(Records from a data source)
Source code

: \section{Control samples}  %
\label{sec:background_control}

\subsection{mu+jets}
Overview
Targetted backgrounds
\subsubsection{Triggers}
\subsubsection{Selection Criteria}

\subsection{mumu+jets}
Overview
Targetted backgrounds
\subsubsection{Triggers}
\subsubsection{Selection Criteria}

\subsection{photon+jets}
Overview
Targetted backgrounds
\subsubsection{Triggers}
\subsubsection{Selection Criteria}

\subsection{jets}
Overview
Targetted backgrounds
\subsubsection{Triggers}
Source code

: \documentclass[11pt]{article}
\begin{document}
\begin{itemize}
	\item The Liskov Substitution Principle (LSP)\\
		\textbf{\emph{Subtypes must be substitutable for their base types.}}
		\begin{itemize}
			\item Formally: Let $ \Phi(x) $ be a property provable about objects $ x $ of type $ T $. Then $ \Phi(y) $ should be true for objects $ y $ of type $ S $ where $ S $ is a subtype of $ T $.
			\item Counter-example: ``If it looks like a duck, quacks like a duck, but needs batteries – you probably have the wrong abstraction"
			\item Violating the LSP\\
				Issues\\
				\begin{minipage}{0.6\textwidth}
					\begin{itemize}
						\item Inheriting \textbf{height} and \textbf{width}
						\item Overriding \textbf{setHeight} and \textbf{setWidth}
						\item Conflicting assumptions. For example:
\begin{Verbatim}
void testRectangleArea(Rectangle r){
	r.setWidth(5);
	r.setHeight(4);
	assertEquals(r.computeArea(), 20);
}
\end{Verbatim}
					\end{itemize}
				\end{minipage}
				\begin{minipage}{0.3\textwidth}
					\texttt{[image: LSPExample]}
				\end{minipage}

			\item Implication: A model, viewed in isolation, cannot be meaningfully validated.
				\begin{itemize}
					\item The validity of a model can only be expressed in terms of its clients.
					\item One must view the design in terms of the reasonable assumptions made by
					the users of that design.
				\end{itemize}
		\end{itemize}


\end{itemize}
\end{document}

Task to carry out –
Repeat the data exactly. Leave nothing out.

Output of the task –
Source code

: \section{Control samples}  %
\label{sec:background_control}

\subsection{mu+jets}
Overview
Targetted backgrounds
\subsubsection{Triggers}
\subsubsection{Selection Criteria}

\subsection{mumu+jets}
Overview
Targetted backgrounds
\subsubsection{Triggers}
\subsubsection{Selection Criteria}

\subsection{photon+jets}
Overview
Targetted backgrounds
\subsubsection{Triggers}
\subsubsection{Selection Criteria}

\subsection{jets}
Overview
Targetted backgrounds
\subsubsection{Triggers}
Source code

: \documentclass[11pt]{article}
\begin{document}
\begin{itemize}
	\item The Liskov Substitution Principle (LSP)\\
		\textbf{\emph{Subtypes must be substitutable for their base types.}}
		\begin{itemize}
			\item Formally: Let $ \Phi(x) $ be a property provable about objects $ x $ of type $ T $. Then $ \Phi(y) $ should be true for objects $ y $ of type $ S $ where $ S $ is a subtype of $ T $.
			\item Counter-example: ``If it looks like a duck, quacks like a duck, but needs batteries – you probably have the wrong abstraction"
			\item Violating the LSP\\
				Issues\\
				\begin{minipage}{0.6\textwidth}
					\begin{itemize}
						\item Inheriting \textbf{height} and \textbf{width}
						\item Overriding \textbf{setHeight} and \textbf{setWidth}
						\item Conflicting assumptions. For example:
\begin{Verbatim}
void testRectangleArea(Rectangle r){
	r.setWidth(5);
	r.setHeight(4);
	assertEquals(r.computeArea(), 20);
}
\end{Verbatim}
					\end{itemize}
				\end{minipage}
				\begin{minipage}{0.3\textwidth}
					\texttt{[image: LSPExample]}
				\end{minipage}

			\item Implication: A model, viewed in isolation, cannot be meaningfully validated.
				\begin{itemize}
					\item The validity of a model can only be expressed in terms of its clients.
					\item One must view the design in terms of the reasonable assumptions made by
					the users of that design.
				\end{itemize}
		\end{itemize}


\end{itemize}
\end{document}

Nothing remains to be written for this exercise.